* Task brief: Extract from the entries below, exactly as given, only the lines from the line containing "(794, 399) none -> (311, 556) //" to the line containing "(318, 553) none -> (630, 712) //", both lines included.

*** Begin section ***

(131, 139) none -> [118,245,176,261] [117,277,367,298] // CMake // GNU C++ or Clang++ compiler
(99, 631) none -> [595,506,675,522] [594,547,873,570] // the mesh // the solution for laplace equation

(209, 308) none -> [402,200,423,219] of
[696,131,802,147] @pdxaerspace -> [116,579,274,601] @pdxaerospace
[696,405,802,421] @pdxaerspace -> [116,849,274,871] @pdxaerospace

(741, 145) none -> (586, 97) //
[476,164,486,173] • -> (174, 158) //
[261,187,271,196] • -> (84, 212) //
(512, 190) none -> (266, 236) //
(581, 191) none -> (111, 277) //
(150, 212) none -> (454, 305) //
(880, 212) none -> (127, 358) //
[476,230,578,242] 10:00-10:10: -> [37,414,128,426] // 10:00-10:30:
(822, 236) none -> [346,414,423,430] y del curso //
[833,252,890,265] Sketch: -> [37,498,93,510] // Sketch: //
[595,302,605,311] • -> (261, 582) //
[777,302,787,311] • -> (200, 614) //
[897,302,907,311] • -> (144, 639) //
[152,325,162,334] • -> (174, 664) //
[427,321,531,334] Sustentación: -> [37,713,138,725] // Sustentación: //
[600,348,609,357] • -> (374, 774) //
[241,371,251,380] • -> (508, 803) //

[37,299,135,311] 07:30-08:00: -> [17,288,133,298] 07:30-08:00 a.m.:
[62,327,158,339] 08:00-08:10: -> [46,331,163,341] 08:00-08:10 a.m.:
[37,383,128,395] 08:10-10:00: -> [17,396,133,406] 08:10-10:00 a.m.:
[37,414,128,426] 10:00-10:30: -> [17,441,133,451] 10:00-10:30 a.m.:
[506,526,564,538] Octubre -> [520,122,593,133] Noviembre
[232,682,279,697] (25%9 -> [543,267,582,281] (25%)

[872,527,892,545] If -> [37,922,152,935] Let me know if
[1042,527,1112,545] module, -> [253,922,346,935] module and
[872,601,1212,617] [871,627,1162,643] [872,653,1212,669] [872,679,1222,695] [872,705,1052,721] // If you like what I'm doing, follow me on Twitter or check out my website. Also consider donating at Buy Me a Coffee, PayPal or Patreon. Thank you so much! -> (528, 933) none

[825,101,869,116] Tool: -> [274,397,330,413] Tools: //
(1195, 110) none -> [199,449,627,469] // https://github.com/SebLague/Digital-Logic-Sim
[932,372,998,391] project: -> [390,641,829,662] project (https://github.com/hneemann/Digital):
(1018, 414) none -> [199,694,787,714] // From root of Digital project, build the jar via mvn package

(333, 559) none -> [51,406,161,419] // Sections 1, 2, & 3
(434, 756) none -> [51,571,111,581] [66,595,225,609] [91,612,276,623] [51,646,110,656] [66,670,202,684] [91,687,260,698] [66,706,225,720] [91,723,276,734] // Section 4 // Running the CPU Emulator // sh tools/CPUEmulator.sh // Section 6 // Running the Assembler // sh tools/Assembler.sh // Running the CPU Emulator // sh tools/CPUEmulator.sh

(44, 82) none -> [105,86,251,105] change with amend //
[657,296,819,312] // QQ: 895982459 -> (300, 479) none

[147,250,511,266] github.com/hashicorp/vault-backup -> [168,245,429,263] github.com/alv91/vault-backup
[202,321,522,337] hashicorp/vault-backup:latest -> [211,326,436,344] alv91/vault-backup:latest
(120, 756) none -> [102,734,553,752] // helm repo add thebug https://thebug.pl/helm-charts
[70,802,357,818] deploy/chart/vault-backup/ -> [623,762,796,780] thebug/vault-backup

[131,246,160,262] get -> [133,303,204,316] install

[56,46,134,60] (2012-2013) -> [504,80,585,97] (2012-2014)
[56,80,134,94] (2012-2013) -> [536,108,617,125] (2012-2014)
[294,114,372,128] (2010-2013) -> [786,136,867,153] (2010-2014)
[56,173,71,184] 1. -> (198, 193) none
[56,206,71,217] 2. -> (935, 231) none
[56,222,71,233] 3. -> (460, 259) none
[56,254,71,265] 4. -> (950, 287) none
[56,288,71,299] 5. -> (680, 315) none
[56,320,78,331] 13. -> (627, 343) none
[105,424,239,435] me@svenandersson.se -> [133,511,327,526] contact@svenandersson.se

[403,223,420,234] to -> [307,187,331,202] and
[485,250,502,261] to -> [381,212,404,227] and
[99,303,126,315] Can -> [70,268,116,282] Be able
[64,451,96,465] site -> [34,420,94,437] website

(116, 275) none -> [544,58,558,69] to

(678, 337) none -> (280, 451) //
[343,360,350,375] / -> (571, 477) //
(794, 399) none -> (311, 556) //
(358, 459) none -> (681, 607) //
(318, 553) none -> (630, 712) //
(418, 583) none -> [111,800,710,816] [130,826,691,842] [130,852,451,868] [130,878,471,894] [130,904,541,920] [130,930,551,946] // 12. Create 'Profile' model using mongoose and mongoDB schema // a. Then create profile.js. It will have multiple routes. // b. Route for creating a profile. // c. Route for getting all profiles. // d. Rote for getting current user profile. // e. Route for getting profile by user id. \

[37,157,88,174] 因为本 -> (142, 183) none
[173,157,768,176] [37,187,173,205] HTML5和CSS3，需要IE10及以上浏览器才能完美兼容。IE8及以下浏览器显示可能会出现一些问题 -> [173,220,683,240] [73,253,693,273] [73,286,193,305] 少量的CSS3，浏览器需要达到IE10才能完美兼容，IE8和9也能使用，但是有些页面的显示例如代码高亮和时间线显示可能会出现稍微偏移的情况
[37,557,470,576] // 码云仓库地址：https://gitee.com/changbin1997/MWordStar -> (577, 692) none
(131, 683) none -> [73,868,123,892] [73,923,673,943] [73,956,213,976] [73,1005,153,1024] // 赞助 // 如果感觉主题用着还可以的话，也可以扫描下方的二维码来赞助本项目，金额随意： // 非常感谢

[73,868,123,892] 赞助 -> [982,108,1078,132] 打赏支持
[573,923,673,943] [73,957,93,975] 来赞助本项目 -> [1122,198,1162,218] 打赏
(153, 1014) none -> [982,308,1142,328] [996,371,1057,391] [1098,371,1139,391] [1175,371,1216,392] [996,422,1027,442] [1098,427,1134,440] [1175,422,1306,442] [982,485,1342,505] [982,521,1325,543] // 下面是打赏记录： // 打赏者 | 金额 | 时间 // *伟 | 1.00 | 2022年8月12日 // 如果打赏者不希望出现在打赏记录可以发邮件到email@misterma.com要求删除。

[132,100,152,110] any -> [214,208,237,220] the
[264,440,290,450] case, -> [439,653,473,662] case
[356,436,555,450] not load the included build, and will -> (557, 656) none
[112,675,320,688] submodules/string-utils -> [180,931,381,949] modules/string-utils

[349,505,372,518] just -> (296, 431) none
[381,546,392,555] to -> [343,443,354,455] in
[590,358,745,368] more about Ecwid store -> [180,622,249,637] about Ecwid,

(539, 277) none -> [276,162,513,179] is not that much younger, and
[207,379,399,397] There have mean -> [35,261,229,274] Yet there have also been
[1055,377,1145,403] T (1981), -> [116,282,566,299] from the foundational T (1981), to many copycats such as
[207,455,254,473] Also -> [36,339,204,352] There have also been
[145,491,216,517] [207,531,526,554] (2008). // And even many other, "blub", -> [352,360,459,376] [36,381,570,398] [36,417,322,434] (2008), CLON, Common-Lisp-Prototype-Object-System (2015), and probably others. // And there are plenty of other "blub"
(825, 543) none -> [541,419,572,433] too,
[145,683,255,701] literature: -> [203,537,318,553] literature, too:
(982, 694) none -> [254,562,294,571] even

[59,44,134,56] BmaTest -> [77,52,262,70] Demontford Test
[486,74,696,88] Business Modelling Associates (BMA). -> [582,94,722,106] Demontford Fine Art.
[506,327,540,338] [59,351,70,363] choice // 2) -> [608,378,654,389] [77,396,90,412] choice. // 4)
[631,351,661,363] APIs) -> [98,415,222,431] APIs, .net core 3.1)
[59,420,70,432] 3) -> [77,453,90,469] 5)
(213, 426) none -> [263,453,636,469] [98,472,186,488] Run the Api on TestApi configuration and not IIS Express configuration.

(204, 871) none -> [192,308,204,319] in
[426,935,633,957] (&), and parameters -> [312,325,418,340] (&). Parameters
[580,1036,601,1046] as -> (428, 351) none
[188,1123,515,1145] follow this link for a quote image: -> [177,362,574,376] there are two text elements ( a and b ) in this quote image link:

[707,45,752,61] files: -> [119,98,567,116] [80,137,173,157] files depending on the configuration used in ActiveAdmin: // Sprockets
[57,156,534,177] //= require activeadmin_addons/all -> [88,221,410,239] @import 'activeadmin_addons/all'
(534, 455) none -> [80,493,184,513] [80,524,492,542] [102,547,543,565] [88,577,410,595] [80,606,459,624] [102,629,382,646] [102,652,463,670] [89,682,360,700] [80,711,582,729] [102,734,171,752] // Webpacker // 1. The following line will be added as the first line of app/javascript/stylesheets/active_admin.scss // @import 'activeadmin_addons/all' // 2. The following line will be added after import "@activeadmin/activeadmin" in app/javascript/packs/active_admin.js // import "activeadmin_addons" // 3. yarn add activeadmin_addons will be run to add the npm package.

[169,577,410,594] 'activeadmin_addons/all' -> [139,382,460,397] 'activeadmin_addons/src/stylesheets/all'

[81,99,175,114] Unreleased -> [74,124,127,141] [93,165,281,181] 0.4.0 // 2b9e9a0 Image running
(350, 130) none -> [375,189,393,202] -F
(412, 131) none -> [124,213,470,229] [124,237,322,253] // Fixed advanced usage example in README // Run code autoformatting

*** End section ***

* Reply to the exercise:
(794, 399) none -> (311, 556) //
(358, 459) none -> (681, 607) //
(318, 553) none -> (630, 712) //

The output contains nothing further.